Return every line below word for word, leaving out the pictures.
____________
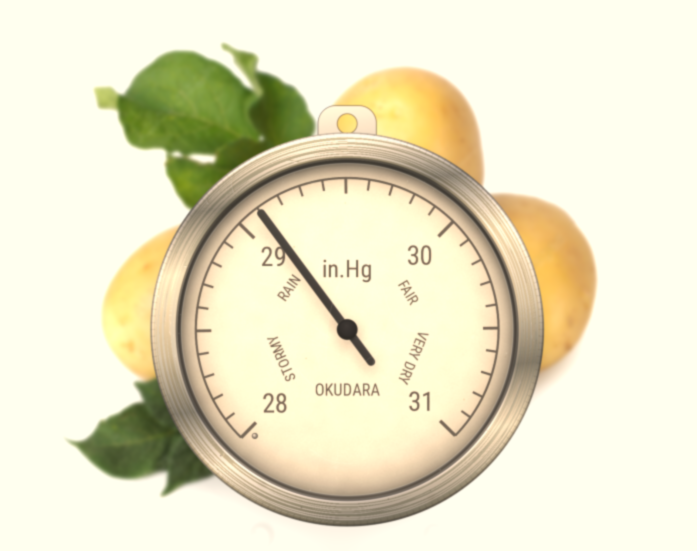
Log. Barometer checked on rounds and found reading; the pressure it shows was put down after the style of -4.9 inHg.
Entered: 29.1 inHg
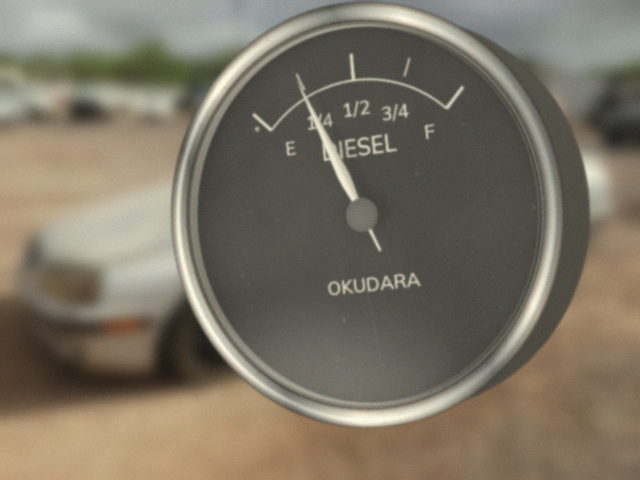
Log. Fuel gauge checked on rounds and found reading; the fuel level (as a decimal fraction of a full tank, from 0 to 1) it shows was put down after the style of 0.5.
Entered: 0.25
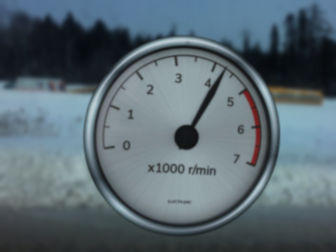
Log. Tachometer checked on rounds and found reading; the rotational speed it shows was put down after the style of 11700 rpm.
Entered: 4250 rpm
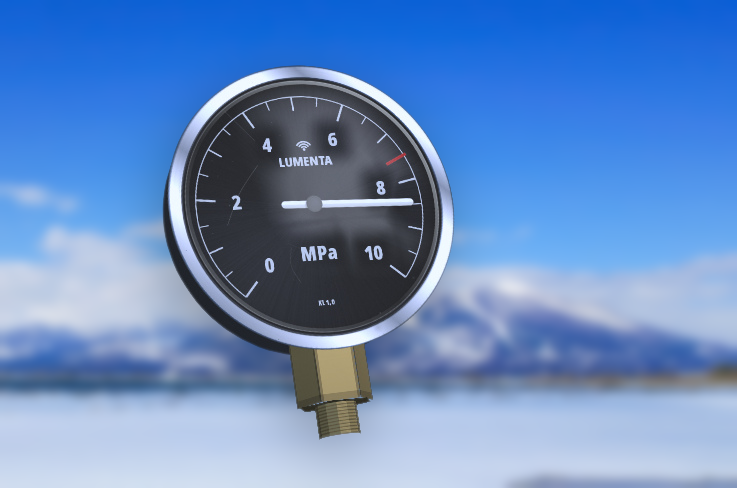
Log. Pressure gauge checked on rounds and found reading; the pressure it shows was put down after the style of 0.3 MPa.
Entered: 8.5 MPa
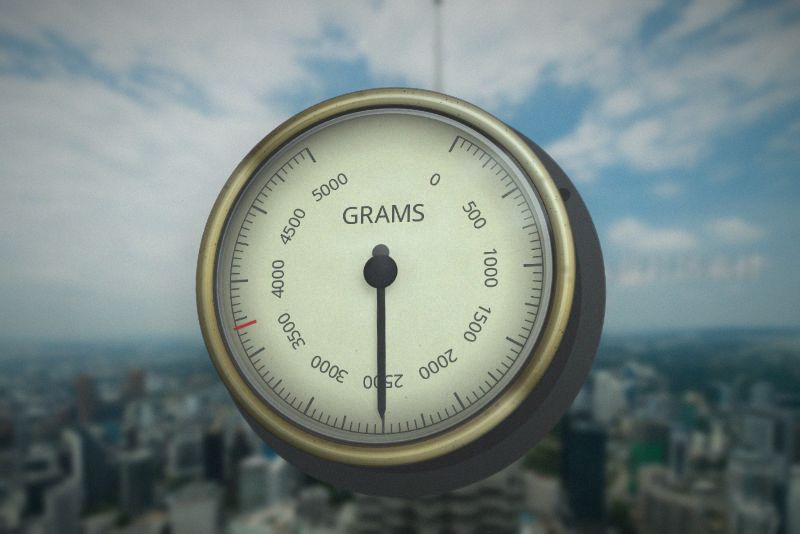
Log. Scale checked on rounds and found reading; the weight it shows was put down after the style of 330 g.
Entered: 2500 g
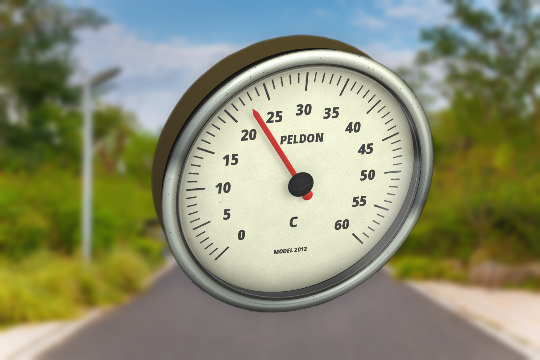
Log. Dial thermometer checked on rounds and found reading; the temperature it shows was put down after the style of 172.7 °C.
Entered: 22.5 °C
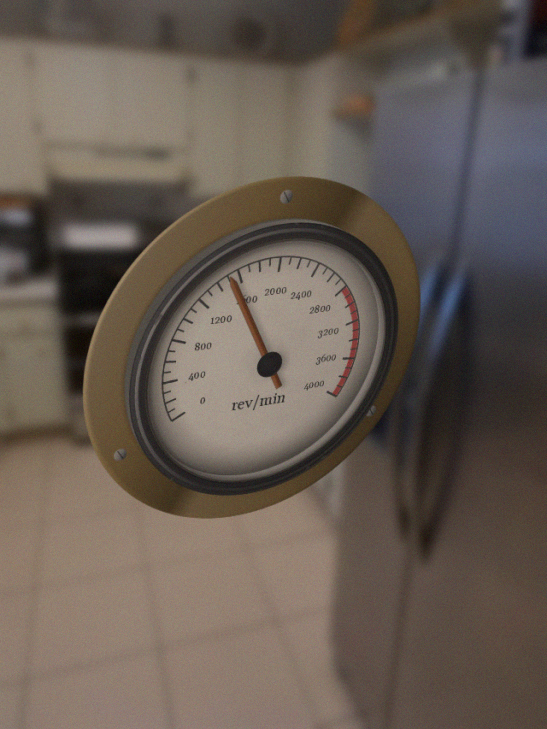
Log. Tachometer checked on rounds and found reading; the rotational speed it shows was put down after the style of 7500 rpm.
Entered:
____________
* _Reply to the exercise_
Log. Barometer checked on rounds and found reading; the pressure it shows was put down after the style of -4.9 inHg.
Entered: 29.1 inHg
Log. Fuel gauge checked on rounds and found reading; the fuel level (as a decimal fraction of a full tank, from 0 to 1) it shows was put down after the style of 0.5.
Entered: 0.25
Log. Tachometer checked on rounds and found reading; the rotational speed it shows was put down after the style of 11700 rpm.
Entered: 4250 rpm
Log. Pressure gauge checked on rounds and found reading; the pressure it shows was put down after the style of 0.3 MPa.
Entered: 8.5 MPa
Log. Scale checked on rounds and found reading; the weight it shows was put down after the style of 330 g.
Entered: 2500 g
Log. Dial thermometer checked on rounds and found reading; the temperature it shows was put down after the style of 172.7 °C.
Entered: 22.5 °C
Log. Tachometer checked on rounds and found reading; the rotational speed it shows was put down after the style of 7500 rpm.
Entered:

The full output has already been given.